Remembering the first electric light and his friendship with Edison, Buchman said in the 1950s, ‘It revolutionised our living. It altered men’s thinking about the future. Is there today a discovery that can go into every home in every nation and unexpectedly bring an answer to our darkest problems?’ I heard him give a speech in in which he talked of ‘The electronics of the spirit.’ I think he would have had great fun with the possibilities of GPS.

In that speech he said, ‘Now electronics is a new science. Spirit has been known for a long time. But linked with electronics, it hitches the world to a new dimension of life and thought. Millions can speedily, automatically, yield to this new practice, the Electronics of the Spirit. Think of the veritable instantaneous reaction whereby a thought can travel across America in less than a fiftieth of a second. And now with electronics, in a flash you not only hear the voice but the time you speak is registered and you get the bill at the end of the month, all without any human aid.’ Think what Buchman would have made of email and the internet. And the instantaneous billing.

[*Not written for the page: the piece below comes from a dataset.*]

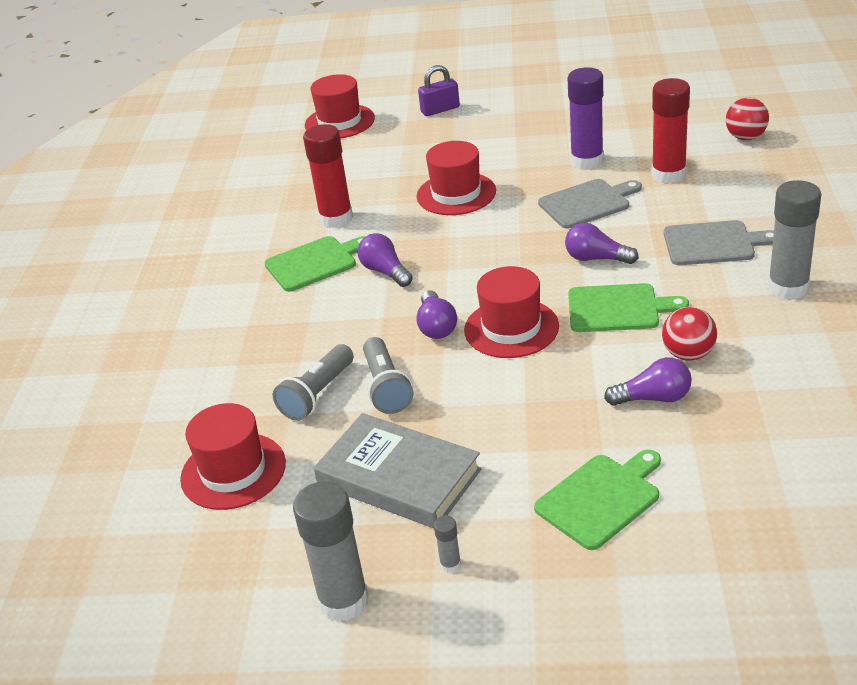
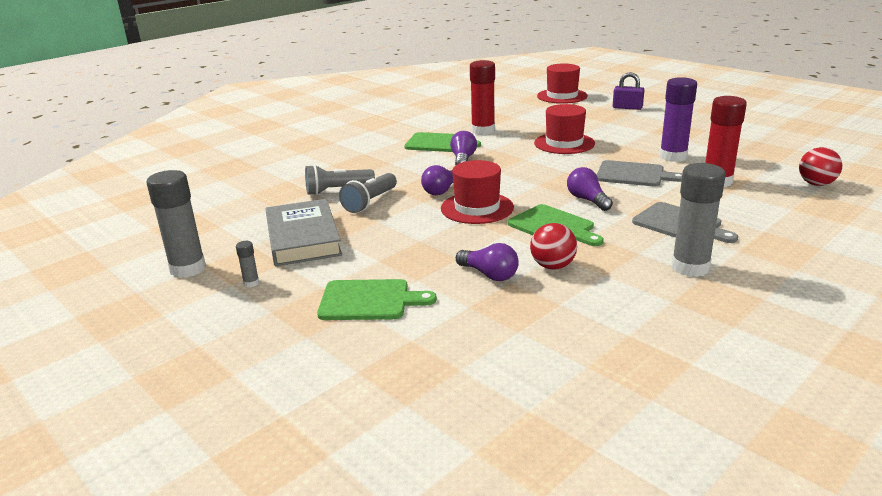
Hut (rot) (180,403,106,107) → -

He introduced me and my family to the idea of seeking God’s guidance as a realistic practice. He believed that God had a plan in which we had a part, a contrast to the approach of some Christians who felt that they had a plan in which God had a part.’ He was much challenged early on by a friend who sent him a postcard with a man’s head on it. Underneath were the words, ‘God gave a man two ears and one mouth, why doesn’t he listen twice as much as he talks.’ Many a time he would say, ‘When man listens God speaks, when man obeys God acts. When men change, nations change.’ He meant women, too.

As a teenager I was handed a ‘listener’s notebook’, in which to record the thoughts that came in an early morning time of listening. I was taught that one should the test the authenticity of thoughts by comparing them with the teaching of my church and also by the measuring rods of absolute honesty, purity, unselfishness and love. I found that I could get thoughts of correction and direction. More than sixty years on I still practice that earlier rising, less formulaically perhaps, and some friends might say in a less disciplined way than I did in my first enthusiasm.

Thinking about technology I am reminded of a notice we used to have pinned up in our kitchen when we lived in the United States. I don’t know if this still happens but in those days when we listened to the radio there would sometimes be a loud piercing sound followed by an announcement that it was just a practice of the emergency broadcast system and that it if were a real emergency we would have been given relevant instructions. A friend in Oregon penned a parody: ‘This life is just a practice. If it is was a real life you would be told where to go and what to do.’

I wonder if Buchman would have talked of a spiritual GPS which would tell us how to get to where we wanted to go and would correct us when we had gone wrong.. I may still find dead ends and disappointments and am sometimes lost but I know that adequate instructions in my own language are out there if I am attuned. Once I mastered the basics I didn’t want to leave home without it.